__Reading passage__.
* * * *
Philip Hoare 

John Ruskin: Mike Leigh and Emma Thompson have got him all wrong

He was a critic who could out-paint most painters, a great educator who reinvented how we see art. Why has John Ruskin been reduced to a prude and a fop in two new films, asks Philip Hoare
  
  

John Ruskin
'A ferocious spirit' … John Ruskin, c1865. Photograph: Corbis Photograph: Corbis

On behalf of John Ruskin, I would like to sue Mike Leigh for defamation of character. In Mr Turner, Leigh’s astonishing and sweepingly beautiful new film, the painter’s greatest champion has been traduced. Ruskin, played by Joshua McGuire, is a simpering Blackadderish caricature of an art intellectual: a lisping, red-headed, salon fop.

I almost felt physically sick when I saw him onscreen. Not just because of the extraordinary disconnect between Leigh and Timothy Spall’s brilliant realisation of Turner and the complete misrepresentation of Ruskin, but because this injustice is one that has been going on for more than a century. For Ruskin celebrated Turner above all other artists. While others decried his work, he wrote that his paintings “move and mingle among the pale stars, and rise up into the brightness of the illimitable heaven, whose soft, and blue eye gazes down into the deep waters of the sea for ever”. This posthumous portrait is unconscionable.
* * * *
__Exercise instructions__.
- a) Reproduce word for word the part of the article on John Ruskin that starts at "He was a critic" and ends at "red-headed, salon fop.".
- b) Translate this sentence from the article on John Ruskin into French: "For Ruskin celebrated Turner above all other artists."
- c) Name every person mentioned by name in the article on John Ruskin.

Stored items
* * * *
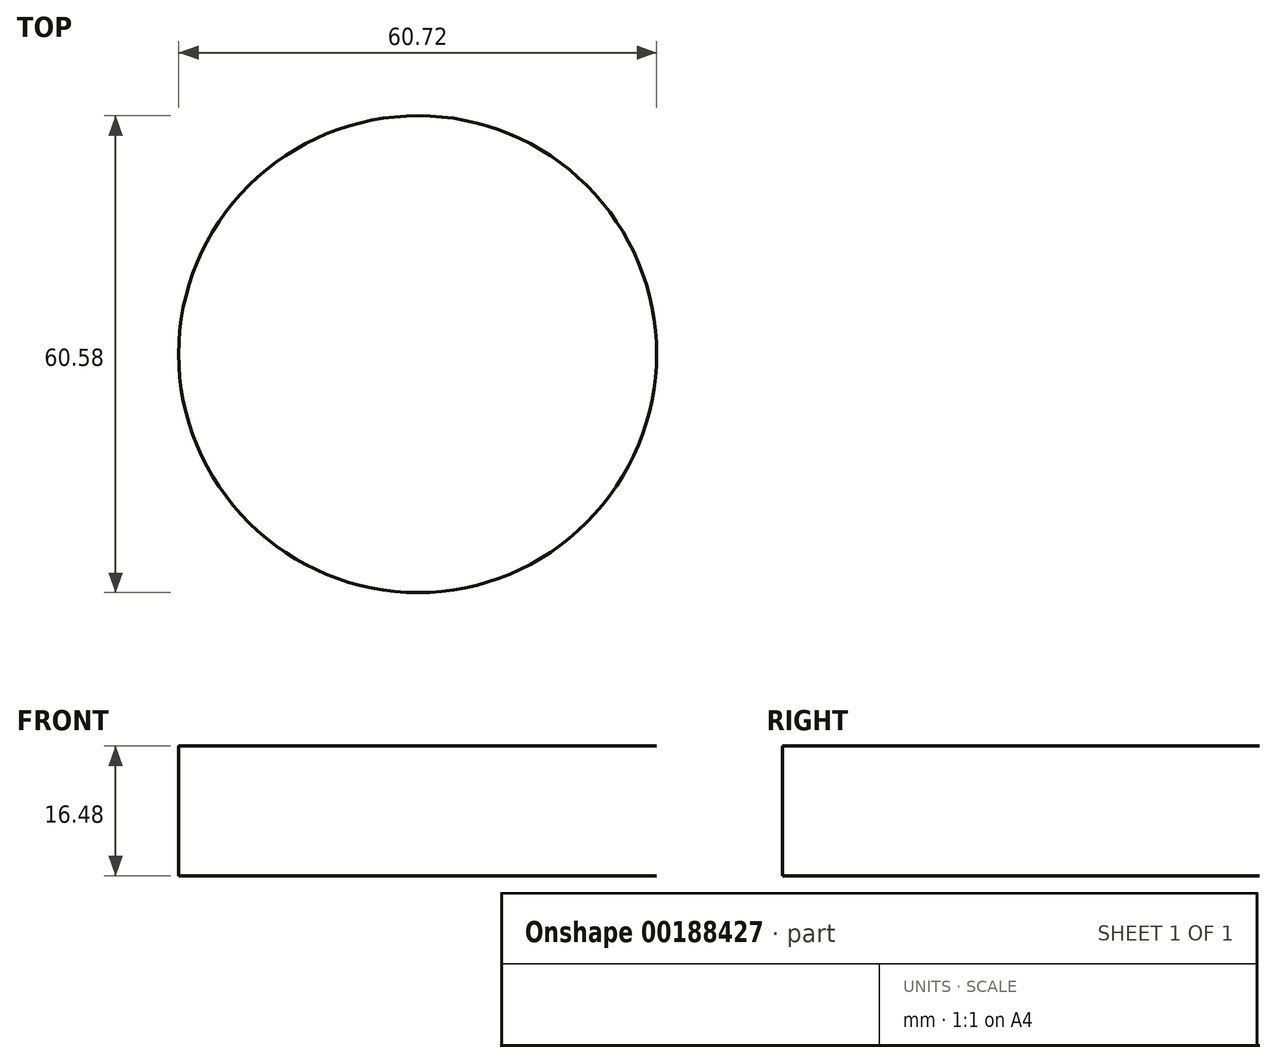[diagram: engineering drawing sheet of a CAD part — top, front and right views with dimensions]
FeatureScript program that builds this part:
annotation { "Feature Type Name" : "Feature", "Feature Type Description" : "" }
export const myFeature = defineFeature(function(context is Context, id is Id, definition is map)
    precondition{}
    {
        {
            var Q0;
            Q0=qCreatedBy(makeId("Front.planeOp"),FACE);
            var sketch = newSketch(context, id + "F0", { "sketchPlane" : qUnion([Q0])});
            skArc(sketch, "E0", {"start": v(-24.26, 8.24) * mm, "mid": v(-32.69, 0) * mm, "end": v(-24.27, -8.24) * mm});
            skLineSegment(sketch, "E1", {"start": v(-24.64, 8.24) * mm, "end": v(10.58, 8.24) * mm});
            skLineSegment(sketch, "E2", {"start": v(-24.62, -8.24) * mm, "end": v(10.58, -8.24) * mm});
            skLineSegment(sketch, "E3", {"start": v(10.58, 8.24) * mm, "end": v(10.58, -8.24) * mm});
            skSolve(sketch);
        }
        {
            var Q0;
            {var subQ6=sQuery(id+"F0.wireOp",EDGE,"E3");Q0=makeQuery(id+"F0.imprint","IMPRINT",FACE,{"disambiguationData":[TD([[makeQuery(id+"F0.imprint","IMPRINT",EDGE,{"derivedFrom":subQ6}),-1.0]])]});}
            var Q1;
            Q1=sQuery(id+"F0.wireOp",EDGE,"E3");
            revolve(context, id + "F1", {"entities" : qUnion([Q0]), "axis" : qUnion([Q1]), "revolveType" : RevolveType.FULL});
        }
        {
            var Q0;
            Q0=qCreatedBy(makeId("Top.planeOp"),FACE);
            cPlane(context, id + "F2", {"entities" : qUnion([Q0]), "cplaneType" : CPlaneType.OFFSET, "offset" : 10 * mm, "width" : 152.4 * mm, "height" : 152.4 * mm});
        }
        {
            var Q0;
            Q0=qCreatedBy(id+"F2.planeOp",FACE);
            var sketch = newSketch(context, id + "F3", { "sketchPlane" : qUnion([Q0])});
            skLineSegment(sketch, "E4", {"start": v(8.92, -0.3) * mm, "end": v(3.32, -5.03) * mm});
            skLineSegment(sketch, "E5", {"start": v(3.32, -5.03) * mm, "end": v(10.07, -1.01) * mm});
            skLineSegment(sketch, "E6", {"start": v(10.07, -1.01) * mm, "end": v(8.92, -0.3) * mm});
            skLineSegment(sketch, "E7", {"start": v(10.36, -0.44) * mm, "end": v(10.5, 22.53) * mm});
            skLineSegment(sketch, "E8", {"start": v(10.5, 22.53) * mm, "end": v(9.2, 0.28) * mm});
            skLineSegment(sketch, "E9", {"start": v(9.2, 0.28) * mm, "end": v(10.36, -0.44) * mm});
            skLineSegment(sketch, "E10", {"start": v(11.36, -1.01) * mm, "end": v(29.74, -11.92) * mm});
            skLineSegment(sketch, "E11", {"start": v(29.74, -11.92) * mm, "end": v(12.8, -0.3) * mm});
            skLineSegment(sketch, "E12", {"start": v(12.8, -0.3) * mm, "end": v(11.36, -1.01) * mm});
            skArc(sketch, "E13", {"start": v(-7.44, -23.4) * mm, "mid": v(1.1, -28.3) * mm, "end": v(10.79, -30) * mm});
            skArc(sketch, "E14", {"start": v(10.79, -30) * mm, "mid": v(21.76, -27.8) * mm, "end": v(31.06, -21.57) * mm});
            skArc(sketch, "E15", {"start": v(31.06, -21.57) * mm, "mid": v(37.3, -12.28) * mm, "end": v(39.5, -1.3) * mm});
            skArc(sketch, "E16", {"start": v(39.5, -1.3) * mm, "mid": v(38.99, 3.46) * mm, "end": v(37.7, 8.08) * mm});
            skArc(sketch, "E17", {"start": v(37.7, 8.08) * mm, "mid": v(36.79, 10.3) * mm, "end": v(35.66, 12.4) * mm});
            skArc(sketch, "E18", {"start": v(35.66, 12.4) * mm, "mid": v(34.34, 14.4) * mm, "end": v(32.6, 16.07) * mm});
            skArc(sketch, "E19", {"start": v(32.6, 16.07) * mm, "mid": v(37.09, 7.9) * mm, "end": v(38.64, -1.3) * mm});
            skArc(sketch, "E20", {"start": v(38.64, -1.3) * mm, "mid": v(36.5, -11.95) * mm, "end": v(30.47, -20.98) * mm});
            skArc(sketch, "E21", {"start": v(30.47, -20.98) * mm, "mid": v(21.44, -27.02) * mm, "end": v(10.79, -29.15) * mm});
            skArc(sketch, "E22", {"start": v(10.79, -29.15) * mm, "mid": v(1.16, -27.43) * mm, "end": v(-7.28, -22.5) * mm});
            skArc(sketch, "E23", {"start": v(-7.28, -22.5) * mm, "mid": v(-13.52, -14.97) * mm, "end": v(-16.77, -5.75) * mm});
            skArc(sketch, "E24", {"start": v(-16.77, -5.75) * mm, "mid": v(-13.75, -15.45) * mm, "end": v(-7.44, -23.4) * mm});
            skArc(sketch, "E25", {"start": v(10.79, 27.27) * mm, "mid": v(21.77, 24.98) * mm, "end": v(31.17, 18.86) * mm});
            skArc(sketch, "E26", {"start": v(31.17, 18.86) * mm, "mid": v(37.8, 9.79) * mm, "end": v(40.36, -1.16) * mm});
            skArc(sketch, "E27", {"start": v(40.36, -1.16) * mm, "mid": v(38.14, 10.15) * mm, "end": v(31.7, 19.71) * mm});
            skArc(sketch, "E28", {"start": v(31.7, 19.71) * mm, "mid": v(22.12, 26.15) * mm, "end": v(10.79, 28.41) * mm});
            skArc(sketch, "E29", {"start": v(10.79, 28.41) * mm, "mid": v(-0.6, 26.2) * mm, "end": v(-10.28, 19.81) * mm});
            skArc(sketch, "E30", {"start": v(-10.28, 19.81) * mm, "mid": v(-16.78, 10.21) * mm, "end": v(-19.07, -1.16) * mm});
            skArc(sketch, "E31", {"start": v(-19.07, -1.16) * mm, "mid": v(-16.07, -14.15) * mm, "end": v(-7.73, -24.55) * mm});
            skArc(sketch, "E32", {"start": v(-7.73, -24.55) * mm, "mid": v(-10.15, -21.96) * mm, "end": v(-12.03, -18.95) * mm});
            skArc(sketch, "E33", {"start": v(-12.03, -18.95) * mm, "mid": v(-16.4, -10.53) * mm, "end": v(-17.92, -1.16) * mm});
            skArc(sketch, "E34", {"start": v(-17.92, -1.16) * mm, "mid": v(-15.74, 9.78) * mm, "end": v(-9.5, 19.02) * mm});
            skArc(sketch, "E35", {"start": v(-9.5, 19.02) * mm, "mid": v(-0.16, 25.13) * mm, "end": v(10.79, 27.27) * mm});
            skLineSegment(sketch, "E36", {"start": v(34.33, -14.94) * mm, "end": v(34.47, -14.8) * mm});
            skLineSegment(sketch, "E37", {"start": v(34.47, -14.8) * mm, "end": v(13.8, 0.28) * mm});
            skLineSegment(sketch, "E38", {"start": v(13.8, 0.28) * mm, "end": v(15.67, 1.43) * mm});
            skLineSegment(sketch, "E39", {"start": v(15.67, 1.43) * mm, "end": v(34.62, -14.5) * mm});
            skArc(sketch, "E40", {"start": v(34.62, -14.5) * mm, "mid": v(37.19, -8.12) * mm, "end": v(38.06, -1.3) * mm});
            skArc(sketch, "E41", {"start": v(38.06, -1.3) * mm, "mid": v(36.03, 9.08) * mm, "end": v(30.2, 17.9) * mm});
            skArc(sketch, "E42", {"start": v(30.2, 17.9) * mm, "mid": v(21.43, 23.83) * mm, "end": v(11.08, 25.97) * mm});
            skLineSegment(sketch, "E43", {"start": v(11.08, 25.97) * mm, "end": v(15.24, 2.15) * mm});
            skLineSegment(sketch, "E44", {"start": v(15.24, 2.15) * mm, "end": v(11.08, -0.44) * mm});
            skLineSegment(sketch, "E45", {"start": v(11.08, -0.44) * mm, "end": v(10.79, 25.97) * mm});
            skLineSegment(sketch, "E46", {"start": v(10.79, 25.97) * mm, "end": v(10.5, 25.97) * mm});
            skLineSegment(sketch, "E47", {"start": v(10.5, 25.97) * mm, "end": v(8.06, 1) * mm});
            skLineSegment(sketch, "E48", {"start": v(8.06, 1) * mm, "end": v(6.48, 2) * mm});
            skLineSegment(sketch, "E49", {"start": v(6.48, 2) * mm, "end": v(10.07, 25.97) * mm});
            skArc(sketch, "E50", {"start": v(10.07, 25.97) * mm, "mid": v(-0.18, 23.7) * mm, "end": v(-8.83, 17.76) * mm});
            skArc(sketch, "E51", {"start": v(-8.83, 17.76) * mm, "mid": v(-14.6, 9) * mm, "end": v(-16.63, -1.3) * mm});
            skArc(sketch, "E52", {"start": v(-16.63, -1.3) * mm, "mid": v(-15.74, -8.05) * mm, "end": v(-13.18, -14.36) * mm});
            skLineSegment(sketch, "E53", {"start": v(-13.18, -14.36) * mm, "end": v(5.76, 1.43) * mm});
            skLineSegment(sketch, "E54", {"start": v(5.76, 1.43) * mm, "end": v(7.49, 0.28) * mm});
            skLineSegment(sketch, "E55", {"start": v(7.49, 0.28) * mm, "end": v(-13.04, -14.65) * mm});
            skArc(sketch, "E56", {"start": v(-13.04, -14.65) * mm, "mid": v(-12.93, -14.77) * mm, "end": v(-12.9, -14.94) * mm});
            skLineSegment(sketch, "E57", {"start": v(-12.9, -14.94) * mm, "end": v(10.36, -1.59) * mm});
            skLineSegment(sketch, "E58", {"start": v(10.36, -1.59) * mm, "end": v(10.36, -6.32) * mm});
            skLineSegment(sketch, "E59", {"start": v(10.36, -6.32) * mm, "end": v(-12.6, -15.22) * mm});
            skArc(sketch, "E60", {"start": v(-12.6, -15.22) * mm, "mid": v(-2.68, -25) * mm, "end": v(10.79, -28.57) * mm});
            skArc(sketch, "E61", {"start": v(10.79, -28.57) * mm, "mid": v(24.26, -25) * mm, "end": v(34.19, -15.22) * mm});
            skLineSegment(sketch, "E62", {"start": v(34.19, -15.22) * mm, "end": v(11.08, -6.32) * mm});
            skLineSegment(sketch, "E63", {"start": v(11.08, -6.32) * mm, "end": v(11.08, -1.59) * mm});
            skLineSegment(sketch, "E64", {"start": v(11.08, -1.59) * mm, "end": v(34.47, -14.8) * mm});
            skLineSegment(sketch, "E65", {"start": v(34.47, -14.8) * mm, "end": v(34.33, -14.94) * mm});
            skArc(sketch, "E66", {"start": v(10.79, 28.99) * mm, "mid": v(-0.83, 26.7) * mm, "end": v(-10.72, 20.15) * mm});
            skArc(sketch, "E67", {"start": v(-10.72, 20.15) * mm, "mid": v(-17.32, 10.32) * mm, "end": v(-19.64, -1.3) * mm});
            skArc(sketch, "E68", {"start": v(-19.64, -1.3) * mm, "mid": v(-17.31, -12.91) * mm, "end": v(-10.69, -22.72) * mm});
            skArc(sketch, "E69", {"start": v(-10.69, -22.72) * mm, "mid": v(-0.83, -29.28) * mm, "end": v(10.79, -31.59) * mm});
            skArc(sketch, "E70", {"start": v(10.79, -31.59) * mm, "mid": v(22.37, -29.27) * mm, "end": v(32.18, -22.69) * mm});
            skArc(sketch, "E71", {"start": v(32.18, -22.69) * mm, "mid": v(38.75, -12.87) * mm, "end": v(41.08, -1.3) * mm});
            skArc(sketch, "E72", {"start": v(41.08, -1.3) * mm, "mid": v(38.77, 10.3) * mm, "end": v(32.2, 20.12) * mm});
            skArc(sketch, "E73", {"start": v(32.2, 20.12) * mm, "mid": v(22.38, 26.68) * mm, "end": v(10.79, 28.99) * mm});
            skLineSegment(sketch, "E74", {"start": v(-210.9, 99.1) * mm, "end": v(-210.9, -99.1) * mm});
            skLineSegment(sketch, "E75", {"start": v(-210.9, -99.1) * mm, "end": v(210.9, -99.1) * mm});
            skLineSegment(sketch, "E76", {"start": v(210.9, -99.1) * mm, "end": v(210.9, 99.1) * mm});
            skLineSegment(sketch, "E77", {"start": v(210.9, 99.1) * mm, "end": v(-210.9, 99.1) * mm});
            skSolve(sketch);
        }
        {
            var Q0;
            Q0 = qSketchRegion(id + "F3", true);
            extrude(context, id + "F4", {"entities" : qUnion([Q0]), "operationType" : NewBodyOperationType.REMOVE, "oppositeDirection" : true, "depth" : 25.4 * mm});
        }
    });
* * * *
__Results for the exercise__.
- a)
He was a critic who could out-paint most painters, a great educator who reinvented how we see art. Why has John Ruskin been reduced to a prude and a fop in two new films, asks Philip Hoare
  
  

John Ruskin
'A ferocious spirit' … John Ruskin, c1865. Photograph: Corbis Photograph: Corbis

On behalf of John Ruskin, I would like to sue Mike Leigh for defamation of character. In Mr Turner, Leigh’s astonishing and sweepingly beautiful new film, the painter’s greatest champion has been traduced. Ruskin, played by Joshua McGuire, is a simpering Blackadderish caricature of an art intellectual: a lisping, red-headed, salon fop.

- b) Car Ruskin célébrait Turner au-dessus de tous les autres artistes.

- c)
Philip Hoare
John Ruskin
Mike Leigh
Emma Thompson
Joshua McGuire
Timothy Spall
Turner